A good example of a Quirky Inventor is Doctor Emmet Brown from the Back to the Future movies. His time machine was invented because he came up with the idea and wanted to see if he could make it work. The intentions behind the Delorian time machine were innocent -- building the device only -- but the end result of how it was used became the central conflict of the movies. Even at the end of Back to the Future, Part III, the steam-powered time train was created so Marty wouldn't worry about Doc and Clara.
By contrast, a standard Mad Scientist is someone like Doctor Moreau from H.G. Wells's The Island of Doctor Moreau. According to TVTropes.org, one of my all-time favorite websites:
"The titular vivisectionist isn't as early as Frankenstein, but he played a major role in shaping the trope. He had Einstein Hair - decades before Einstein. He had the Mad Scientist Laboratory - his island (and he likely brought tropical island laboratories into vogue). Cast out from society, with only one assistant? Oh, yes. He did it all For Science but used extremely painful methods that would give any PETA representative nightmares. Turned on by his own creations? Of course. Several films adaptations even give him a beautiful daughter of his own creation. He also provided the beginnings of the Reluctant Mad Scientist - he never intended to get revenge on the other scientists who cast him out, and in his own mind he had noble purposes for his work; it's only his (possibly willful) ignorance of how torturous his methods are that makes him less than a sympathetic character."For non-literary examples of the proper Mad Scientist, who is completely unrepentant and uncaring about who his science hurts, you don't have to look much farther than the Doctor Who series. Davros, who created the evil race of Daleks, is the prime example of the maniacally evil Mad Scientist who uses his brain power to further his own twisted goals.

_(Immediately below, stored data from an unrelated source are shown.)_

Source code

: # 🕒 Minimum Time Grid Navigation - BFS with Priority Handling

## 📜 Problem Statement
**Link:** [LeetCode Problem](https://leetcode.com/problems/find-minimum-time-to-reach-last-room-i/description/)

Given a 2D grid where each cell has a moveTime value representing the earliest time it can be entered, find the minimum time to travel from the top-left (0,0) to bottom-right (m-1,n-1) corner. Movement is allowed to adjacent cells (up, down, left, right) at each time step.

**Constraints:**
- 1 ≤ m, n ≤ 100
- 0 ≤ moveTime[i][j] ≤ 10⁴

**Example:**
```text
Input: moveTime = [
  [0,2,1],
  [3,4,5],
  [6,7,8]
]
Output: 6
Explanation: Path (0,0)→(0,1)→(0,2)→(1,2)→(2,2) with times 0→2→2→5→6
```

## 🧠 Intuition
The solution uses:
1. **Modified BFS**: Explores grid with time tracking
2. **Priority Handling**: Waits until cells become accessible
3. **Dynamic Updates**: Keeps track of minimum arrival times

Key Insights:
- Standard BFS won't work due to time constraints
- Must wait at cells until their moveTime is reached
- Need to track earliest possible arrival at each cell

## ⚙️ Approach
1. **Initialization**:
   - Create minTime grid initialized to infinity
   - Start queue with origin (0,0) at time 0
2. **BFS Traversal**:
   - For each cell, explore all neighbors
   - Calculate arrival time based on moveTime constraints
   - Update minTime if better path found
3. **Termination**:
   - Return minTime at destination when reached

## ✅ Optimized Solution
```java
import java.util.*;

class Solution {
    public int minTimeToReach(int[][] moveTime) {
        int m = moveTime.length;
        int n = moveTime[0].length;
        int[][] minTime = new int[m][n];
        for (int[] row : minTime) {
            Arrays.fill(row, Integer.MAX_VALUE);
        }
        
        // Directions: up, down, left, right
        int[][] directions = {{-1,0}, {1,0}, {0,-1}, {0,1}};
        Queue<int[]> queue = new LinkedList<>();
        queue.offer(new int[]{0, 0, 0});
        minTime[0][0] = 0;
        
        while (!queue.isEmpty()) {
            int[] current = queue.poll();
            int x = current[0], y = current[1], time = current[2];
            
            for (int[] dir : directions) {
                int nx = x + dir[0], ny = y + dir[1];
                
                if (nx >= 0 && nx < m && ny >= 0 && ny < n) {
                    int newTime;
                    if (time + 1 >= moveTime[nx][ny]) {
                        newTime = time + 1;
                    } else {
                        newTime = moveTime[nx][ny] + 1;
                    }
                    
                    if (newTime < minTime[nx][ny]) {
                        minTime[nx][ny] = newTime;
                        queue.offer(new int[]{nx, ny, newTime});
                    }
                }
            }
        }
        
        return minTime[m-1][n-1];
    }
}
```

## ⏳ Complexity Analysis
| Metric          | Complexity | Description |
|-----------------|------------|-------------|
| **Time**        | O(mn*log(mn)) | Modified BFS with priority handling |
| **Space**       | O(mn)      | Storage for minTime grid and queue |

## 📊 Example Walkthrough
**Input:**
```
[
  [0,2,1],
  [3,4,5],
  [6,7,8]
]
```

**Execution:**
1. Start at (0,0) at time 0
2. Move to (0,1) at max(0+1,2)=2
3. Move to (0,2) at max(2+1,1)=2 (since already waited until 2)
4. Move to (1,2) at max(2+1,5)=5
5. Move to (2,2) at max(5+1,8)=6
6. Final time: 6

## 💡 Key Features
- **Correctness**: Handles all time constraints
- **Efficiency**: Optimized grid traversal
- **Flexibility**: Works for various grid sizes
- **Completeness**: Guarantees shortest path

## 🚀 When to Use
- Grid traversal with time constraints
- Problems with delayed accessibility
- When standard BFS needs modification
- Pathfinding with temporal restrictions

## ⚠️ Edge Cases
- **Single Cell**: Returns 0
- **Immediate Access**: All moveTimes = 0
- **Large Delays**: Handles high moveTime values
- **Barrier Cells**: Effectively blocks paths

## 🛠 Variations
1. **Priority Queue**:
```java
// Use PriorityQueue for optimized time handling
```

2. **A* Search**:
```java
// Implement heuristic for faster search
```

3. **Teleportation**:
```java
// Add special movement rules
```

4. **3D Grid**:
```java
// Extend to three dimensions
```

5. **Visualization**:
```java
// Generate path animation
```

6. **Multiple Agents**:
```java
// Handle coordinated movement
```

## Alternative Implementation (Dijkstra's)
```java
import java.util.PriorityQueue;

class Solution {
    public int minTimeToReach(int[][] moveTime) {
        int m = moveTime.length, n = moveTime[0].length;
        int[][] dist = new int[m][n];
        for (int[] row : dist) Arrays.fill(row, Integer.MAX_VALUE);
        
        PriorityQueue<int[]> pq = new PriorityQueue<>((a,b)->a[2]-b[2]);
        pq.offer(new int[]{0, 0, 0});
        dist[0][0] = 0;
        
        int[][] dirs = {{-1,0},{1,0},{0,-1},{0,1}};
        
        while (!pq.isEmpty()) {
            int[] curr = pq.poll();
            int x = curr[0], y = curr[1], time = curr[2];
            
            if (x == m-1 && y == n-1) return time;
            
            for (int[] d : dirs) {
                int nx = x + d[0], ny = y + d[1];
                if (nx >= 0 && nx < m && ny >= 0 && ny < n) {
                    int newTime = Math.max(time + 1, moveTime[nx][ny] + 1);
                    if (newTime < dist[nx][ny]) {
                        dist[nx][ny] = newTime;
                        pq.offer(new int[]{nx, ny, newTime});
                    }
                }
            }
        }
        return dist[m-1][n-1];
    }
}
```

Steampunk is rife with Mad Scientists. There's Doctor Cornelius Hyde in Arthur Slade's The Hunchback Assignments, Professor Minnericht in Cherie Priest's Boneshaker, the Hypocras Club/Order of the Brass Octopus* from Gail Carriger's Parasol Protectorate series, and John Scared in S.M. Peters's Whitechapel Gods to name a few. Wacked-out inventions that run on steam power or clockwork mechanics, strange uses of biology to develop new creatures, genetic anomalies made even weirder in the gaslight. Steampunk is very much the playplace of the mad scientist.
Take these madmen of science though, and give them a heart. Give them remorse and an aim to better the situation of their fellow man. Then you have a Quirky Inventor. He may have the same insane devotion to SCIENCE that the Mad Scientist does, but the difference is that the Quirky Inventor has a morality that essentially forces him to follow some variation on the Hippocratic Oath. Distilled down to its essence, the Quirky Inventor is a Mad Scientist who uses his brilliance for good and not for evil.
What other examples of Quirky Inventors or Mad Scientists do you know of in fiction or in real life?
NOTE: I avoided talking about Victor Frankenstein, the eponymous doctor of Mary Shelley's seminal novel, because he's an unique case in fiction -- many Mad Scientists don't reject their original aims like he did, which is the point of that story.